= Pride of Man =

1964 folk song by Hamilton Camp

"Pride of Man" is a 1964 song by Hamilton Camp. It is Camp's best-known composition.

Rife with apocalyptic imagery and religious language ("Can't you see that flash of fire / Ten times brighter than the day... Shout a warning to the nations that the sword of God is raised / On Babylon that mighty city, rich in treasure, wide in fame... Oh God, the pride of man, broken in the dust again"), the song was written shortly after Camp's initiation into the Subud spiritual movement.

"Pride of Man" debuted on Camp's 1964 album Paths of Victory, but achieved more notice when covered by Gordon Lightfoot on his 1966 debut album Lightfoot!. "Pride of Man" was the opening track on Quicksilver Messenger Service's eponymous 1968 debut album and was released as a single on the B-side of "Dino's Song"; Rolling Stone described this version as having been "carr[ied] off admirably". Quicksilver Messenger Service regularly performed the song in concert.

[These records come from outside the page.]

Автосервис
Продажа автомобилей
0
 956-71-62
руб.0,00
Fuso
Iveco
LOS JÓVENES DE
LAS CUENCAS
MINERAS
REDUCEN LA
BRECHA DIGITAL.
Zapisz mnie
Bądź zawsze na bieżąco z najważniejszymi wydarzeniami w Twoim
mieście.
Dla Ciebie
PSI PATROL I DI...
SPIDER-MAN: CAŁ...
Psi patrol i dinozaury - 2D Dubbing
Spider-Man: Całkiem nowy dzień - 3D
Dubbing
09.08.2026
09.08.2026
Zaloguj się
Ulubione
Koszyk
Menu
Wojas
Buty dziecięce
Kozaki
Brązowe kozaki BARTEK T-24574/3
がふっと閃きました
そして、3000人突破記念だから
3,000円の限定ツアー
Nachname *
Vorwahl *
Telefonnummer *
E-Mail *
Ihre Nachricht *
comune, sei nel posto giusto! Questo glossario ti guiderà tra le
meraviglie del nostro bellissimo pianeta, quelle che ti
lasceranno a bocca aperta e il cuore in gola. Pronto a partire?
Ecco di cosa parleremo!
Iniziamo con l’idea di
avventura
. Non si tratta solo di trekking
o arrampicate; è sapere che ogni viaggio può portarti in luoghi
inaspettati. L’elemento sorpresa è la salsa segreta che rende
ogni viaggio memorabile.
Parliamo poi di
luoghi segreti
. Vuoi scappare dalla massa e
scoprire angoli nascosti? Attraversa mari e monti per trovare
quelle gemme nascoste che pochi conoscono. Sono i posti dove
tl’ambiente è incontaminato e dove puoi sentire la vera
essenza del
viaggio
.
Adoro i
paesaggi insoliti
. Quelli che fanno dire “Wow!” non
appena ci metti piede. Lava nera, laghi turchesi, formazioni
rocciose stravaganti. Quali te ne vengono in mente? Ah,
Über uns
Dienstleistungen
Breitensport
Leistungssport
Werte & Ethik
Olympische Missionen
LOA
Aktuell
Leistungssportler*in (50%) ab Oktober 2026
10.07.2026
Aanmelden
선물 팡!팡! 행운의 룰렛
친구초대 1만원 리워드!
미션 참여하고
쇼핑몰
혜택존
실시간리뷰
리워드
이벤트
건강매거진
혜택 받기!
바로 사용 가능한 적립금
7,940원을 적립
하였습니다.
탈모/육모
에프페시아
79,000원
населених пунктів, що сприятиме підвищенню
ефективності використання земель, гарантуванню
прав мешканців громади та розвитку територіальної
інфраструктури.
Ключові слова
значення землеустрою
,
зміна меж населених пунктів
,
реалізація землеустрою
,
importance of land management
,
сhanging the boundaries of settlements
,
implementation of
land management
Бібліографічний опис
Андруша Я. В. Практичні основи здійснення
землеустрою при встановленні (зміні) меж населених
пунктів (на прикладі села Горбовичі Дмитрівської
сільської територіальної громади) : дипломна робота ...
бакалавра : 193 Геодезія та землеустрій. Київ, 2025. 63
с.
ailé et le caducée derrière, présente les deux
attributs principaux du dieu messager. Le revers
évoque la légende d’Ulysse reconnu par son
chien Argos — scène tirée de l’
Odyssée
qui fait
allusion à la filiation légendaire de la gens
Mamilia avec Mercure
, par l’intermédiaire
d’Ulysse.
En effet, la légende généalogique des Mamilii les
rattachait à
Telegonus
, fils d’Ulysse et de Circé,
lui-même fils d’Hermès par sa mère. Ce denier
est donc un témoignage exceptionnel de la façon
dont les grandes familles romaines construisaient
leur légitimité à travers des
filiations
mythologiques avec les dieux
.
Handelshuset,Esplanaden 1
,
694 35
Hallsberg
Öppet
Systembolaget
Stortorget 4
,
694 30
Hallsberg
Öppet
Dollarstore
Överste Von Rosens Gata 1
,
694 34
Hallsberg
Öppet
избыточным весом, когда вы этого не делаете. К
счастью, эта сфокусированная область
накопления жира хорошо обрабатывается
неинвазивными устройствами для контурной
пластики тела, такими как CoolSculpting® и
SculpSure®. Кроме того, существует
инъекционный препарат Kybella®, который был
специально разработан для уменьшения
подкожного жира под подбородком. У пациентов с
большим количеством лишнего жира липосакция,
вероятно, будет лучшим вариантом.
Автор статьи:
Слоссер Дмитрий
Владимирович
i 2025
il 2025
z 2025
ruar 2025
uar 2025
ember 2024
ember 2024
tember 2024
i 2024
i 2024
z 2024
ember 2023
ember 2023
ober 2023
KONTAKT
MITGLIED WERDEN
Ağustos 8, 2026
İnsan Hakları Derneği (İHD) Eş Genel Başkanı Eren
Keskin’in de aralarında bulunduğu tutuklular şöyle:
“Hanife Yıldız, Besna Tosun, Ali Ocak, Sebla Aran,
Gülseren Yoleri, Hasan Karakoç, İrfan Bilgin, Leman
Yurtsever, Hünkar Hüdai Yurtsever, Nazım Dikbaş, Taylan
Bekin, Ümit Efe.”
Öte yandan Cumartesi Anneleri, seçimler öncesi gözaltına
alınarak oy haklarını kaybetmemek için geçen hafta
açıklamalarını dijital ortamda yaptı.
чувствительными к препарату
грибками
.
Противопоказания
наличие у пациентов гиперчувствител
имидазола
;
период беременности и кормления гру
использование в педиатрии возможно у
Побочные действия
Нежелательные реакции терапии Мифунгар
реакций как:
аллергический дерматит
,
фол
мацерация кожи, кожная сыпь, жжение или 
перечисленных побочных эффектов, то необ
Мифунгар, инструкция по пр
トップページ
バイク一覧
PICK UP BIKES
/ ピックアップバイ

Gram Parsons' cover was included on the album Another Side of This Life: The Lost Recordings of Gram Parsons, released in 2000 but recorded in 1965 and 1966. The song has been covered by other musicians, such as Tony Rice on Church Street Blues (1983), Ted Quinn on Help Wanted, and Punch Brothers on Hell on Church Street. Camp's version of the song was re-released on the 2006 five-disc compilation album Forever Changing — The Golden Age of Elektra Records - 1963-1973.